(EXERCISE DATA)
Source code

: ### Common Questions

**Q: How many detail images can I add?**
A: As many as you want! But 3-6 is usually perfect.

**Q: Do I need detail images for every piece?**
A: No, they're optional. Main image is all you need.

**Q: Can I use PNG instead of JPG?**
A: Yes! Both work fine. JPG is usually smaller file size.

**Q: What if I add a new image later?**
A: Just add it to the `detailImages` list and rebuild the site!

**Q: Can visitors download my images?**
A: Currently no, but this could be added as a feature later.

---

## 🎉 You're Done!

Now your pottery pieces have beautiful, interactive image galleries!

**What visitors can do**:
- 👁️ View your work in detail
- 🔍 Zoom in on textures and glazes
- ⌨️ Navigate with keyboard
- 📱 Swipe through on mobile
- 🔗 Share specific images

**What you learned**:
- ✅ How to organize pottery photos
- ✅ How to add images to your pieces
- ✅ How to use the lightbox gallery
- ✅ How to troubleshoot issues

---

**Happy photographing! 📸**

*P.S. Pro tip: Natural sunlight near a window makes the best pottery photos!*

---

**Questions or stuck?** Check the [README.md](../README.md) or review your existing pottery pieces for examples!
(End EXERCISE DATA)
EXERCISE AIM: Reproduce everything from the line containing "Now your pottery" down to the end of the data, substituting "modal" for "lightbox" and leaving all else unchanged.

RESPONSE AREA:
Now your pottery pieces have beautiful, interactive image galleries!

**What visitors can do**:
- 👁️ View your work in detail
- 🔍 Zoom in on textures and glazes
- ⌨️ Navigate with keyboard
- 📱 Swipe through on mobile
- 🔗 Share specific images

**What you learned**:
- ✅ How to organize pottery photos
- ✅ How to add images to your pieces
- ✅ How to use the modal gallery
- ✅ How to troubleshoot issues

---

**Happy photographing! 📸**

*P.S. Pro tip: Natural sunlight near a window makes the best pottery photos!*

---

**Questions or stuck?** Check the [README.md](../README.md) or review your existing pottery pieces for examples!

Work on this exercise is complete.